Birleşmiş Milletler Mülteciler Yüksek Komiserliği (BMMYK), iklim krizinin son on yılda 250 milyon insanı yerinden ettiğini açıkladı. “Kaçış Yok II: İzlenecek Yol” raporuna göre, aşırı sıcaklar, seller, kuraklık ve fırtınalar milyonlarca kişiyi evlerinden ederken, 2023 yılında yerinden edilenlerin sayısı 10 yıllık ortalamanın yüzde 10 üzerine çıktı. BM yetkilileri, mültecilerin iklim krizinden en fazla etkilenen kesim olduğunu vurguladı ve iklim adaleti için daha fazla finansman çağrısı yaptı.
Birleşmiş Milletler Mülteciler Yüksek Komiserliği (BMMYK) raporuna göre, iklim kriziyle bağlantılı aşırı hava olayları nedeniyle son 10 yılda 250 milyon kişi evlerini terk etmek zorunda kaldı.
BMMYK’nin iklim krizinin göçler ve mülteciler üzerine odaklanan “Kaçış yok II: İzlenecek Yol” başlıklı raporu, Brezilya’nın Belem kentindeki COP30 İklim Zirvesi kapsamında düzenlenen ve BM Mülteciler Yüksek Komiseri Filippo Grandi ile İklim adaleti üzerine faaliyet gösteren Mawon Derneğinin kurucu ortağı Robert Montinard’ın katıldığı basın toplantısıyla açıklandı.

#### Görev Koşulları:
1. Lütfen BMMYK haberine göre son on yılda 250 milyon kişinin neden evlerini terk etmek zorunda kaldığını bir ila üç cümleyle açıklayın.
2. BMMYK haberini son cümlesinden sonra sürdürün.
Liste başka bir kaynaktan alınmıştır.

#### Sağlanan Liste:
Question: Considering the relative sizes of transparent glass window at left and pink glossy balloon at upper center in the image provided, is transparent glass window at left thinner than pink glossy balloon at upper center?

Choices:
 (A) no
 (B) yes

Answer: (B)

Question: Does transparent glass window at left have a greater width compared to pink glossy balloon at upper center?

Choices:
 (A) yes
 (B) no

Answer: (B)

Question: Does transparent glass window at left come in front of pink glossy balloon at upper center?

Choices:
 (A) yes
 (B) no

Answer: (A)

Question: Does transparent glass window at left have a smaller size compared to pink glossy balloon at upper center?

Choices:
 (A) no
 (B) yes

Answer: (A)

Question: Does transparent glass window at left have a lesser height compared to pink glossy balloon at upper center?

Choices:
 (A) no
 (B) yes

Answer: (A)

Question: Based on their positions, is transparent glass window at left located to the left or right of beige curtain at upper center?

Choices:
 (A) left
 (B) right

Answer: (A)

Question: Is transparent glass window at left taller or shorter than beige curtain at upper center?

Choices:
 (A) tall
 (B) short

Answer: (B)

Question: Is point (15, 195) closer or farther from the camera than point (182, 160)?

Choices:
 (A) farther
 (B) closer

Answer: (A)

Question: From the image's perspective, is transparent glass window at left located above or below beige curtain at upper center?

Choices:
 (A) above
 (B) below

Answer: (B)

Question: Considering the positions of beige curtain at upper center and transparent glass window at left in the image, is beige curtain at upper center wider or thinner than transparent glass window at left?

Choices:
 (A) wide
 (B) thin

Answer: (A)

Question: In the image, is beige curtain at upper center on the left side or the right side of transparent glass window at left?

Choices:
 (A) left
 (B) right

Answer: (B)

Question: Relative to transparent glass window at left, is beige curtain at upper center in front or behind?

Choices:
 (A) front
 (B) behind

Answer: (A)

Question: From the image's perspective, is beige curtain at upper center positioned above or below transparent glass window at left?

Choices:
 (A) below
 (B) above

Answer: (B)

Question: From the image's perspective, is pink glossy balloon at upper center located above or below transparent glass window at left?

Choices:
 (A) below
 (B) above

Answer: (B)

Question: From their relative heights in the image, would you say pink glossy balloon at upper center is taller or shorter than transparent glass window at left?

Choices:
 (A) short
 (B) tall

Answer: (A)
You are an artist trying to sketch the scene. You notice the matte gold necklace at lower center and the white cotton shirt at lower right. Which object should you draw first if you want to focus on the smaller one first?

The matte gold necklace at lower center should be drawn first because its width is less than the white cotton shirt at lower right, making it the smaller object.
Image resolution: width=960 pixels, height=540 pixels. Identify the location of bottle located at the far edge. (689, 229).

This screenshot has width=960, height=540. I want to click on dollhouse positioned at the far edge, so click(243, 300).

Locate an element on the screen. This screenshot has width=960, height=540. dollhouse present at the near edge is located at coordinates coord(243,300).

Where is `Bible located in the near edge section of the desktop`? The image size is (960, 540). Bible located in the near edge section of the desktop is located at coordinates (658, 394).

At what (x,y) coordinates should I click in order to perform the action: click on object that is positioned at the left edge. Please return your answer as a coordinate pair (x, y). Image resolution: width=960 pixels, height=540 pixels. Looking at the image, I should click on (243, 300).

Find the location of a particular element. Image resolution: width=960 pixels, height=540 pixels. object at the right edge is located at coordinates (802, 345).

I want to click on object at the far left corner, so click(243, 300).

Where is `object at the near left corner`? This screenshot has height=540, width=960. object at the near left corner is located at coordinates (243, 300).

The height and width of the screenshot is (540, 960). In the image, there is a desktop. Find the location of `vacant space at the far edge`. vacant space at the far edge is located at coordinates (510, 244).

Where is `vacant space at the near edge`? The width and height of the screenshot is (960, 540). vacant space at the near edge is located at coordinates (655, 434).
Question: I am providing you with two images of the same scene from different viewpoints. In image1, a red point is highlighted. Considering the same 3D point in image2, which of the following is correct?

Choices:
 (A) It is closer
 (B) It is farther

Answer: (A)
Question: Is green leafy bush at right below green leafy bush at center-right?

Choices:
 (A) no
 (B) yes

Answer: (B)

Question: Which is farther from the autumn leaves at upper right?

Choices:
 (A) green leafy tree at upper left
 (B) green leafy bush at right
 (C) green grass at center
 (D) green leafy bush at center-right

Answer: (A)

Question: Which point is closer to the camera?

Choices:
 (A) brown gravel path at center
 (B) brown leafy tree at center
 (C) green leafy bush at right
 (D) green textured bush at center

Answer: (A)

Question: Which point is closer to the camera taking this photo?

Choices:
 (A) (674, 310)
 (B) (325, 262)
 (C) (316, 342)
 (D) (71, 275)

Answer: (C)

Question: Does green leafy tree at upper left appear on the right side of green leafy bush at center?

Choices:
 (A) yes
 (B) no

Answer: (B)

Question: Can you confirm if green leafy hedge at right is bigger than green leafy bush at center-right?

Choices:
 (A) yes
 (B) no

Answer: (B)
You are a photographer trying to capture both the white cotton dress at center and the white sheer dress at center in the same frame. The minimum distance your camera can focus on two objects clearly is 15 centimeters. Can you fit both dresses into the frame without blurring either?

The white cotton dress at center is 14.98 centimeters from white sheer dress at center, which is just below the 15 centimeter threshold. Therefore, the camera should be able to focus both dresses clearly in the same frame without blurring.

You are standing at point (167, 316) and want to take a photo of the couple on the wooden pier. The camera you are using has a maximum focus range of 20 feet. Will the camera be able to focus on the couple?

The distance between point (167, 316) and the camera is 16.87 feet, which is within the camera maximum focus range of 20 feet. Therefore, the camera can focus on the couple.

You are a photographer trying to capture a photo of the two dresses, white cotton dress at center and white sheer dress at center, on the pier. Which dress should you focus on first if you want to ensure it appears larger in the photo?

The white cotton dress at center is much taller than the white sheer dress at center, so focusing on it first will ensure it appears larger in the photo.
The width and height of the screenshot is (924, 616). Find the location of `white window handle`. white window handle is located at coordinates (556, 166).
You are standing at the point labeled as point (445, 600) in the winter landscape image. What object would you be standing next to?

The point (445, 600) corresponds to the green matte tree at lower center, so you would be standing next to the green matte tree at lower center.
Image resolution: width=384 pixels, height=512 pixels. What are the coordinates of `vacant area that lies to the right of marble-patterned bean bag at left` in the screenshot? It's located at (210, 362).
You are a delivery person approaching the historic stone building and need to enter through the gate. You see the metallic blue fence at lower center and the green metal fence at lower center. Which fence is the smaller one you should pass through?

#### Görevlerin Yanıtları:
1. Bu kişiler, iklim kriziyle bağlantılı aşırı hava olayları nedeniyle evlerini terk etmek zorunda kaldı. Aşırı sıcaklar, seller, kuraklık ve fırtınalar milyonlarca kişiyi evlerinden etti.

2.
İklim krizinin, mevcut eşitsizlikleri ve adaletsizlikleri açığa çıkaran ve derinleştiren “risk çarpanı” olarak nitelendirildiği raporda, bu faktörün çatışma, şiddet ve zorla yerinden edilmenin, sınırlar içinde veya ötesindeki etkilerini de kapsadığı ifade edildi.
Raporda, “Sel, fırtına, kuraklık ve aşırı sıcaklar, su ve gıda güvenliğini tehdit eden çölleşme, deniz seviyesinin yükselmesi ve ekosistemlerin tahribatı gibi yavaş gelişen afetlerin yanı sıra çatışmalara ve zorunlu göçlere de neden olan hava koşulları arasında yer almaktadır” ifadelerine yer verildi.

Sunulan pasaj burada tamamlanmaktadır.